Tuesday, September 08, 2009

Children With Asthma More Vulnerable to H1N1 Virus

/PRNewswire/ -- Nearly a dozen 7th graders with asthma were welcomed along with other classmates back to school today by a special guest who had a message for them about staying healthy - Kathleen Sebelius, 21st Secretary of Health and Human Services (HHS). Secretary Sebelius met with students and their parents at Thurgood Marshall Elementary, one of 16 schools in Philadelphia that partners with the Merck Childhood Asthma Network, Inc. (MCAN) program partners to help students better manage their asthma. She talked about the importance of education and creating healthy habits to avoid missing school.

"Nothing is more important than keeping our children healthy, in school and ready to learn as we start the new school year," said Dr. Floyd Malveaux, Executive Director of MCAN and former Dean of the College of Medicine at Howard University. "We applaud Secretary Sebelius for recognizing that staying healthy can be a challenge for students with asthma - a factor that is even further complicated with the possibility of being exposed to the H1N1 virus, which can increase the severity of asthma symptoms, leading to possible hospitalizations."

During the meeting, Secretary Sebelius highlighted the work of the Philadelphia MCAN project as a model for inner-city childhood asthma management. Launched in 2005, the Philadelphia MCAN project has improved asthma outcomes for children and reduced school absenteeism by using a community-based approach that integrates families, community agencies, schools and health care providers to implement scientifically proven asthma interventions.

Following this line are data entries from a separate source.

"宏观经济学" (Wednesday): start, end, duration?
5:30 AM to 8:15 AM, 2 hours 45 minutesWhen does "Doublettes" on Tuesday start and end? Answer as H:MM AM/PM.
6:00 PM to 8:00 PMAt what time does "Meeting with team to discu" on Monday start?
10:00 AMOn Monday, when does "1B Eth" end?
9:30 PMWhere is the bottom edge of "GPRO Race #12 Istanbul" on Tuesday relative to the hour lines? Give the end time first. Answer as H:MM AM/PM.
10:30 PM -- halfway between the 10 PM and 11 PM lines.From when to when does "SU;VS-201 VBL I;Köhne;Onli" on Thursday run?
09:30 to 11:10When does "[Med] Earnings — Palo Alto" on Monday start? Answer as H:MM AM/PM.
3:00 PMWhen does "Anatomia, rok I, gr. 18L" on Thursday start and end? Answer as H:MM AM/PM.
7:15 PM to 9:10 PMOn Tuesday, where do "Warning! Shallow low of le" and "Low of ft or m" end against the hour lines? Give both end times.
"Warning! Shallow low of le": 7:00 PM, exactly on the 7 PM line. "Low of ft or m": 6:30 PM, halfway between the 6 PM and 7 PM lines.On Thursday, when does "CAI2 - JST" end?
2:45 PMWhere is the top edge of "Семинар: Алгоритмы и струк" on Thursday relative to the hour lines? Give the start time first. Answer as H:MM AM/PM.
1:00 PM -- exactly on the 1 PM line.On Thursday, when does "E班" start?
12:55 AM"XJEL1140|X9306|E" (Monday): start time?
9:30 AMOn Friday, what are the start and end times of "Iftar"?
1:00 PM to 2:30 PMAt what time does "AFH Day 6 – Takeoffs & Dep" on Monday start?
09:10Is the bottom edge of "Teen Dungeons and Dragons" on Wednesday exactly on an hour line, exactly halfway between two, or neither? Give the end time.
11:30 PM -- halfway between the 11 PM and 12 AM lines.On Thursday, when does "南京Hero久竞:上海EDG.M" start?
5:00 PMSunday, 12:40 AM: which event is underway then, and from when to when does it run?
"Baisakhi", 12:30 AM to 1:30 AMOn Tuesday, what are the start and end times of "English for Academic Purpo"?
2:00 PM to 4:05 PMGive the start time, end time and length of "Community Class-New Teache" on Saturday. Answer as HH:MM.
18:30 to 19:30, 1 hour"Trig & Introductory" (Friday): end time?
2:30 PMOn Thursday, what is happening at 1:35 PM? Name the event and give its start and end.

The Philadelphia program brings hope into communities that shoulder a disproportionate share of the childhood asthma burden. Screening conducted with the Philadelphia MCAN project in partnership with The School District of Philadelphia found that one out of four students in the West, Southwest, Olney, Logan and Germantown communities - target communities for the program - have been diagnosed with asthma or have been admitted to the hospital for wheezing, compared to one out of ten nationwide. The Philadelphia program provides children with asthma and their families access to three key services: Community Asthma Prevention Program (CAPP) classes that educate parents, other caretakers and children with asthma; CAPP home visits where community health workers help families eliminate or control allergens and irritants within the home; and Health Promotion Council (HPC) Link Line services that connect families to asthma care coordinators.

"The unique structure of our program allows us to bring multiple stakeholders to the table to create a successful team that can get children to care and services for better long-term and immediate asthma management," said Dr. Michael Rosenthal of Thomas Jefferson University and co-lead investigator of the Philadelphia MCAN program. "By collaborating with specific schools to identify children that have asthma, the Philadelphia MCAN project has armed school nurses with essential information to assist students who are at higher risk for complications with H1N1 and seasonal flu virus, allowing them to be better prepared to manage these children at school."

Nationally, MCAN, a non-profit organization funded by the Merck Company Foundation, provides funding to four other local programs that target low-income, urban populations with high rates of pediatric asthma in Chicago, Los Angeles, New York and Puerto Rico. The goal is to evaluate the effectiveness of these programs and use the findings to develop model programs that can be replicated and tailored in communities across the country.

"The Philadelphia MCAN program has shown that we can help children manage their asthma and that means improved quality of life, significantly fewer trips to the ER or stays in the hospital, and best of all, more days in school," said Dr. Tyra Bryant-Stephens from The Children's Hospital of Philadelphia and co-lead investigator of the Philadelphia MCAN project. "Empowering caregivers and children with this knowledge has helped to greatly decrease the school days missed by children in Philadelphia, a segment of the nearly 13 million schools days missed each year by the millions of children nationwide that have been diagnosed with asthma."